Le temps fragmenté de la vitesse comme nécessité

« Gagnez du temps sur le temps » disait la publicité. L’accroche finale du slogan, soulignée ici, a bien sûr comme fonction de capter l’attention. Elle transforme la banale injonction en une surprenante prière. Il suffit de ces quelques mots supplémentaires pour que le message ne dévoile pas son sens au premier regard. Il en devient attirant car il porte désormais une part de mystère. Il stimule l’imaginaire. à travers cette opposition entre un commandement on ne peut plus direct et une touche finale qui reste obscure, il s’agit de créer le sentiment que le service vanté par ce message n’est pas seulement froidement efficace, mais qu’il appelle aussi un regard plus intimiste. Ainsi s’établit, à travers le TGV, un lien entre un univers fonctionnel où la technologie ferroviaire symbolise l’efficacité professionnelle du client potentiel et l’univers personnel de ce même individu.

Mais donner une interprétation rationnelle de ce message, sibyllin de prime abord, ne présente guère de difficulté. « Gagnez du temps sur le temps » : la redondance de ce même terme dans une phrase aussi courte exprime l’idée que non seulement la durée du déplacement se réduit, mais aussi, de manière plus radicale, l’échelle de mesure de cette durée. Il s’agit donc d’un appel à l’ubiquité (137) ou du moins d’une invite à franchir une nouvelle étape dans le processus d’intensification temporelle. La structure temporelle sous-jacente n’est plus celle de la continuité, mais au contraire celle de la fragmentation où les activités se succèdent sans transition, sans temps de trajet.

************

CONSIGNE 1:
Dans le document source, recopiez chaque phrase du premier paragraphe qui commence par le mot « Il ».

ENTRÉES EXTRAITES:

************

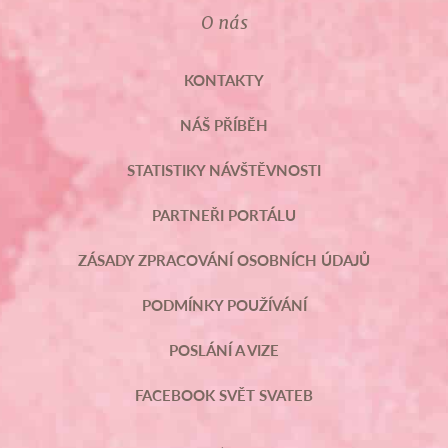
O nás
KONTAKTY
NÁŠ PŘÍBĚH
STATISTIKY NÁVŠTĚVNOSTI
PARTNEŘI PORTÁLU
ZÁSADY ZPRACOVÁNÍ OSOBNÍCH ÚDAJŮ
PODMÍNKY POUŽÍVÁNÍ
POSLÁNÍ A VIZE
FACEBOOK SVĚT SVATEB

************

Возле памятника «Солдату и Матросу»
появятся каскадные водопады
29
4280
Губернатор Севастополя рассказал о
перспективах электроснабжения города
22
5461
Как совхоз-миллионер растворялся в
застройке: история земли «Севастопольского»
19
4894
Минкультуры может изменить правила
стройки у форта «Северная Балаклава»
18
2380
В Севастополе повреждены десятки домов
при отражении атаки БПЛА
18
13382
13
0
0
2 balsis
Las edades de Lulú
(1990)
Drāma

************

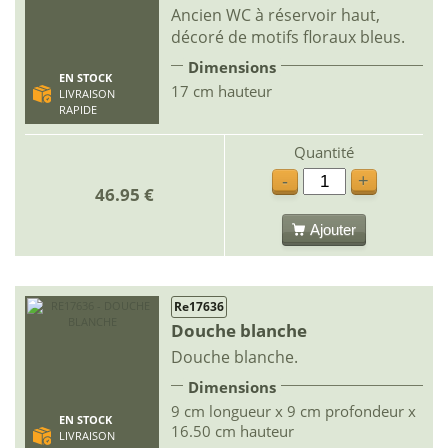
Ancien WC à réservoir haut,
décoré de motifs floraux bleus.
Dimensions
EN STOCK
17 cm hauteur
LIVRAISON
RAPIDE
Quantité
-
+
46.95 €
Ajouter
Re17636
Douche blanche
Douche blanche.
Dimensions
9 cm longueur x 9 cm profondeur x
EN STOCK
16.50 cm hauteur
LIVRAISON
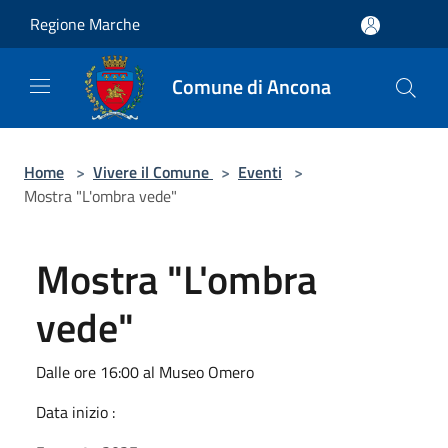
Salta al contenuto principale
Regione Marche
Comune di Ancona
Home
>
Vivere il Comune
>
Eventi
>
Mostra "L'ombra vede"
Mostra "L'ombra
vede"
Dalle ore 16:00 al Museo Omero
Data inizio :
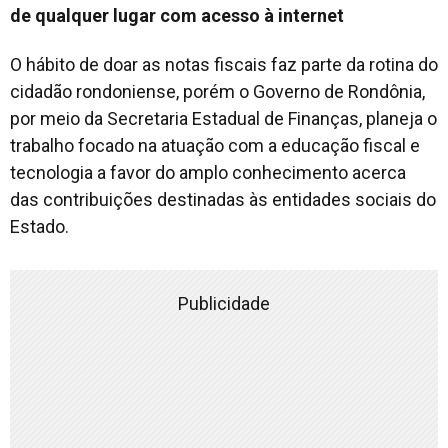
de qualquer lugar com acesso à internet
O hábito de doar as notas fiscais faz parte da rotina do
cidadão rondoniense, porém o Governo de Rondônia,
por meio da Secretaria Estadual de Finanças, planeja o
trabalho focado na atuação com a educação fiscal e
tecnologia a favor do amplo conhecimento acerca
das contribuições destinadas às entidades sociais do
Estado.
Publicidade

************

CONSIGNE 2:
Corrigez le passage du relevé qui va de la ligne contenant « de qualquer lugar com acesso à internet » jusqu'à celle contenant « Publicidade », ces deux lignes comprises, en remplaçant « Governo de Rondônia » par « Governo do Estado », sans rien modifier d'autre.

RÉPONSE 1:
Il suffit de ces quelques mots supplémentaires pour que le message ne dévoile pas son sens au premier regard.
Il en devient attirant car il porte désormais une part de mystère.
Il stimule l'imaginaire.

RÉPONSE 2:
de qualquer lugar com acesso à internet
O hábito de doar as notas fiscais faz parte da rotina do
cidadão rondoniense, porém o Governo do Estado,
por meio da Secretaria Estadual de Finanças, planeja o
trabalho focado na atuação com a educação fiscal e
tecnologia a favor do amplo conhecimento acerca
das contribuições destinadas às entidades sociais do
Estado.
Publicidade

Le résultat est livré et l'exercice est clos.